A man stepped out from behind the door and stopped Kristy from entering.
He blocked her with his right arm while holding out a box with his left hand.
"No weapons. You can take them when you leave."

Disarming my bodyguard made me a bit nervous, but we had been through this drill before. I looked over the old man again and then the bouncer, studying their eyes for a hint of truth. I nodded to Kristy, letting her know it was okay to disarm. Watching the face of the bouncer as Kristy filled his box with goodies, I could tell he was impressed with her arsenal. She was religiously prepared for any possibility. The pat down that followed made me take pause. I wasn't concerned about the bouncer finding hidden weapons. I was concerned about him noticing Kristy had breasts.
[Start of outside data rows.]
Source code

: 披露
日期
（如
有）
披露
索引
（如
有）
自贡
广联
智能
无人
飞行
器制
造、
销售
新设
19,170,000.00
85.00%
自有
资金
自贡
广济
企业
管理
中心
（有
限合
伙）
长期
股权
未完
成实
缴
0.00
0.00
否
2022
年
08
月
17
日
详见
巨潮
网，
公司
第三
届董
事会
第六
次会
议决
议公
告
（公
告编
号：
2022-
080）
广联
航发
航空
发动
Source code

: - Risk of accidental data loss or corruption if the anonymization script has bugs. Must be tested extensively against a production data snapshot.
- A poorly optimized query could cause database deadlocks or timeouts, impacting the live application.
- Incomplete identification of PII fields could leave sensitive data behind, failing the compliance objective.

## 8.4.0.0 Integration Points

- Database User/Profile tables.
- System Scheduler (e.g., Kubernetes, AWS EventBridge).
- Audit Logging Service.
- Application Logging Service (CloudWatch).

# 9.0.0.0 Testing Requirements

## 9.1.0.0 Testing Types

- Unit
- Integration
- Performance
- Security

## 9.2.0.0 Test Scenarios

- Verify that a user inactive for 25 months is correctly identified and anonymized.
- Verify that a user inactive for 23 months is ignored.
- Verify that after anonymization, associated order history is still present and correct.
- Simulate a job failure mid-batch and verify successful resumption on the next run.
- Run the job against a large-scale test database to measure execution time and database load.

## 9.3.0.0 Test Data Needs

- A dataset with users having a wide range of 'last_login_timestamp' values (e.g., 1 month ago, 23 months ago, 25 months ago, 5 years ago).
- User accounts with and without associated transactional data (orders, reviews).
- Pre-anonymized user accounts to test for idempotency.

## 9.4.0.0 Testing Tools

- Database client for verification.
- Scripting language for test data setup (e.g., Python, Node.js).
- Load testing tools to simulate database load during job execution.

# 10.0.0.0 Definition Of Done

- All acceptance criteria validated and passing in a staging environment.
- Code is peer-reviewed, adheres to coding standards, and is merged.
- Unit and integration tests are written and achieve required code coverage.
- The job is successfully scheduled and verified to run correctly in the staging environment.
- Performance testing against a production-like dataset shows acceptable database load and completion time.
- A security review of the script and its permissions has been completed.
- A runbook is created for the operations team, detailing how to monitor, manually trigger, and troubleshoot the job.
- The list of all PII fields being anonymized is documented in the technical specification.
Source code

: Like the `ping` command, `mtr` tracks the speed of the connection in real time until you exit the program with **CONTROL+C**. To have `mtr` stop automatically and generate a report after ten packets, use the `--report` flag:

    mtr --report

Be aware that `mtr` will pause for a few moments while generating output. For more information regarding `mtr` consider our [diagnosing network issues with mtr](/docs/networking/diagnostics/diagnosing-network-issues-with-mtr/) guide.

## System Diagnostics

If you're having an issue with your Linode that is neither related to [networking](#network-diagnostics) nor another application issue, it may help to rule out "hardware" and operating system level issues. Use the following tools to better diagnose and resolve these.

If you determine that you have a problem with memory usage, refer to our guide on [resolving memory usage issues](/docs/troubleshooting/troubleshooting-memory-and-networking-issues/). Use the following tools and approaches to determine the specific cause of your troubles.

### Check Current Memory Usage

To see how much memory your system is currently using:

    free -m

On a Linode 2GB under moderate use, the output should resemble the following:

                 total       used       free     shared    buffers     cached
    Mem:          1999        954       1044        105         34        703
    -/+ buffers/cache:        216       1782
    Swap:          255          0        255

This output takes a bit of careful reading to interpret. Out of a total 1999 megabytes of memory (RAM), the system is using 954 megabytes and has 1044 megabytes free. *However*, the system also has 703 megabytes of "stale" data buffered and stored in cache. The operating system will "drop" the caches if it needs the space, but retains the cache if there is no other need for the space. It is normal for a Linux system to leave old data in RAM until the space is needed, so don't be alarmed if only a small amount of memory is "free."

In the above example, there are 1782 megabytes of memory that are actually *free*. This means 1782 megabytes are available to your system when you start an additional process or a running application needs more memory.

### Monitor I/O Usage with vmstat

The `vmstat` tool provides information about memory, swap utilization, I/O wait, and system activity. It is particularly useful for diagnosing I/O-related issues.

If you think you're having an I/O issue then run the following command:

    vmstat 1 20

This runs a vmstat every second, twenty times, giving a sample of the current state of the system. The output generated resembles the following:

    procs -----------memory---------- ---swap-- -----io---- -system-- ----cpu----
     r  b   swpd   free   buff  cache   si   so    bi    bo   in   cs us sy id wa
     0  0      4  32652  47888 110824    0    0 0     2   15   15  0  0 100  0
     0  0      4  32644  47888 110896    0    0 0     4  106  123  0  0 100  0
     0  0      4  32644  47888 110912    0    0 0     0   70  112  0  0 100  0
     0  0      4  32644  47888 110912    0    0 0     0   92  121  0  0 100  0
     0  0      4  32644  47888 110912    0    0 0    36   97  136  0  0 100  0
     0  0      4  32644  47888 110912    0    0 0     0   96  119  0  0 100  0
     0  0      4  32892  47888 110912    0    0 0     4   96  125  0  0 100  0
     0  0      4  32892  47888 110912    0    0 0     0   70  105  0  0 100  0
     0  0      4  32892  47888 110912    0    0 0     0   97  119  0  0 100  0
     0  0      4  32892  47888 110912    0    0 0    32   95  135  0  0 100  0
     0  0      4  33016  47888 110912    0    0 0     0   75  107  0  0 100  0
"Your first drink is on me."

We were cautious. This was the land of the disappeared and there was no law here aside from house rules. Upset an angry drunk and he'll be gunning for you up the road. This was the time to gather information and stock supplies. A couple of cold beers didn't hurt, either.

"Nice truck you got out there.
Where did you steal it?"

The glint in his eye told me he was being sarcastic, so I raised my beer in a toast and laughed with him for a moment. These were strange days. There was a lot of open road ahead and no fortune teller could answer our questions about what we would find further along this road. They say The Hut was hit pretty hard a couple of nights ago. Old weapons from a dying regime. There were no postcards, only empty spaces. I ordered another beer and decided to worry about the supplies later. For the first time in months I was in a place where safety didn't feel so out of reach. It wouldn't last. Things change.